What to do = Copy out each line of the data below in which the string "down" appears.

Records for processing =
*** Begin section ***

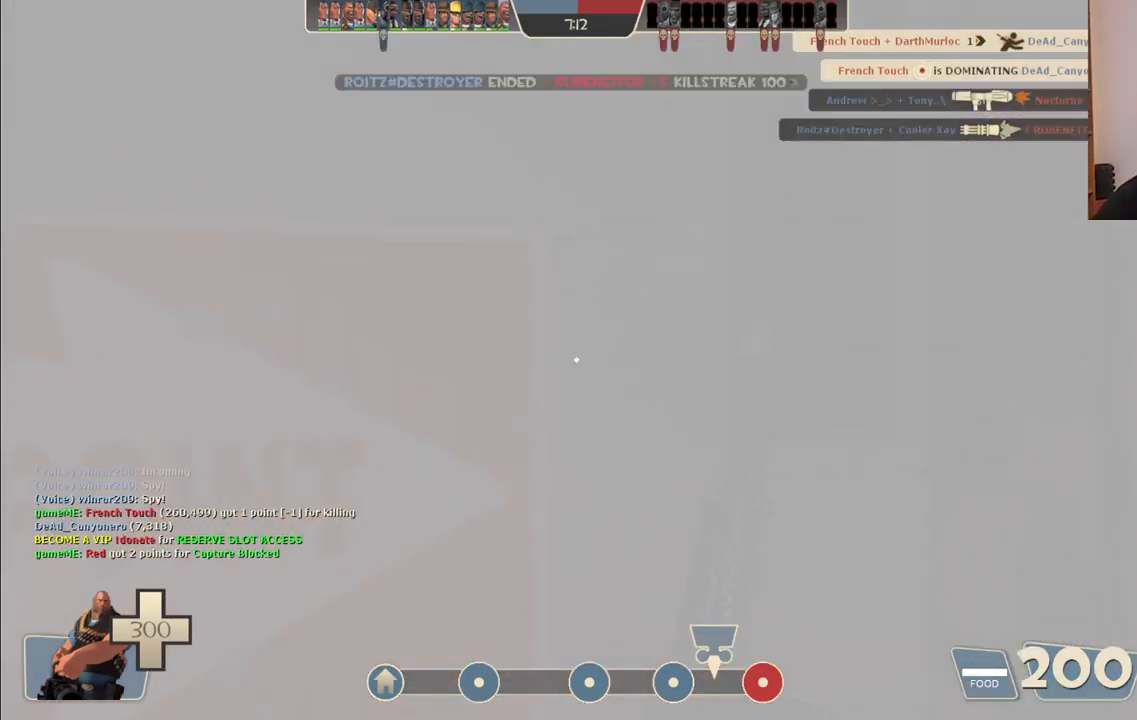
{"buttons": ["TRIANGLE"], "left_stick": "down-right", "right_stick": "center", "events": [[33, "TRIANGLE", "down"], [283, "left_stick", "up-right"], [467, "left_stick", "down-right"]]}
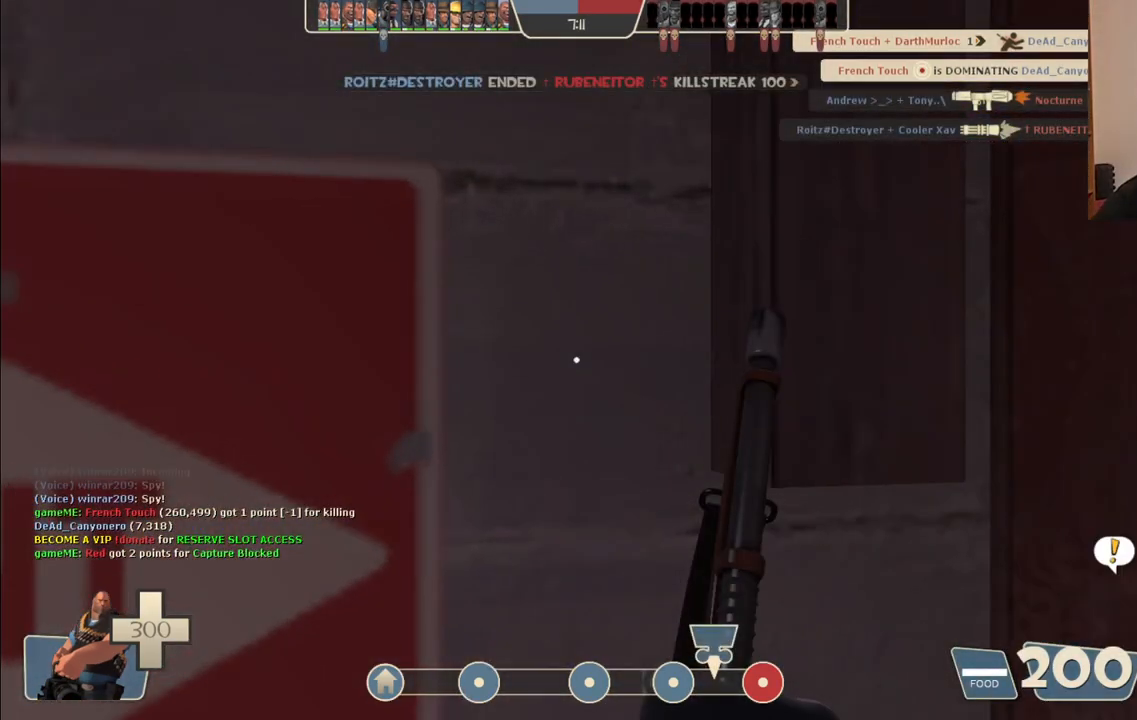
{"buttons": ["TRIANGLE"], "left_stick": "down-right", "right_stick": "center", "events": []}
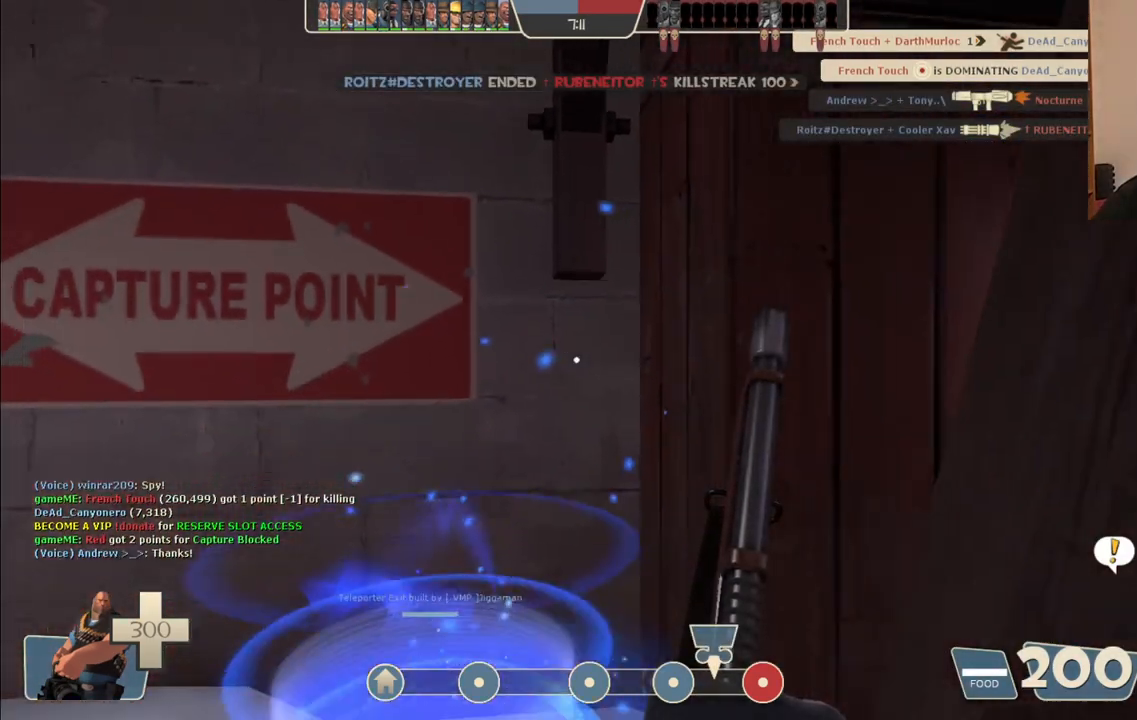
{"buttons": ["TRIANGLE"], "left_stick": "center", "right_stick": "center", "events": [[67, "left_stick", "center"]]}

*** End section ***
*** Begin section ***

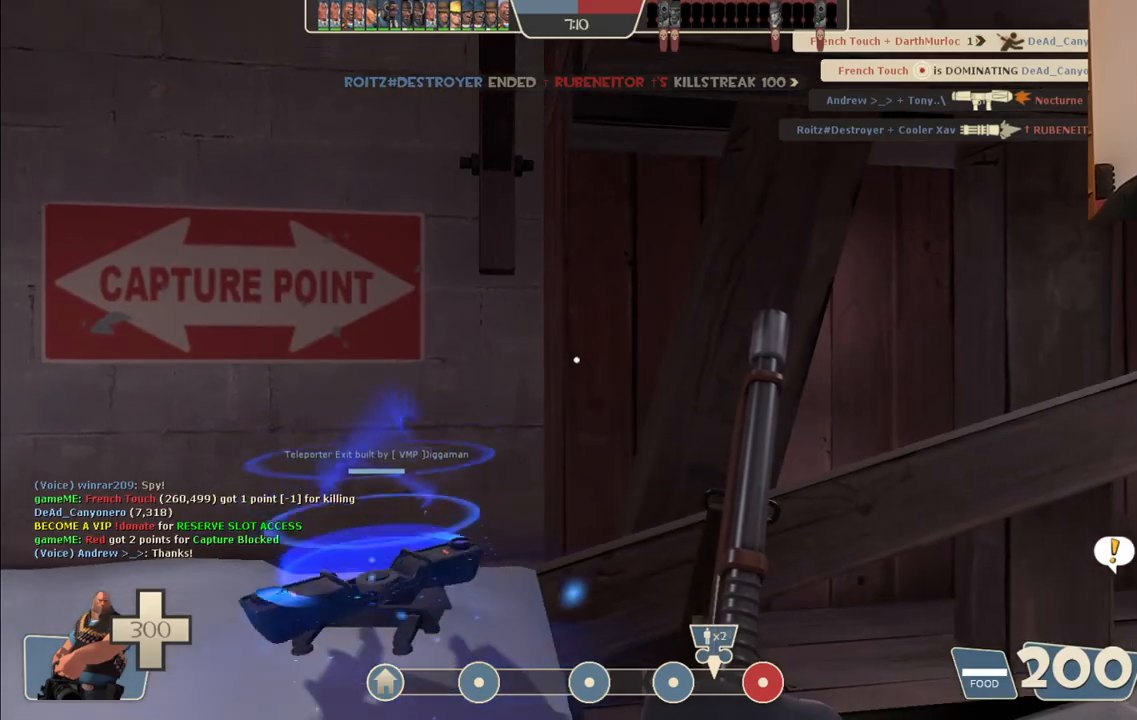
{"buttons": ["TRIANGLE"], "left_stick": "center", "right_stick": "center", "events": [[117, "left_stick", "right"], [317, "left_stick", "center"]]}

*** End section ***

Task response =
{"buttons": ["TRIANGLE"], "left_stick": "down-right", "right_stick": "center", "events": [[33, "TRIANGLE", "down"], [283, "left_stick", "up-right"], [467, "left_stick", "down-right"]]}
{"buttons": ["TRIANGLE"], "left_stick": "down-right", "right_stick": "center", "events": []}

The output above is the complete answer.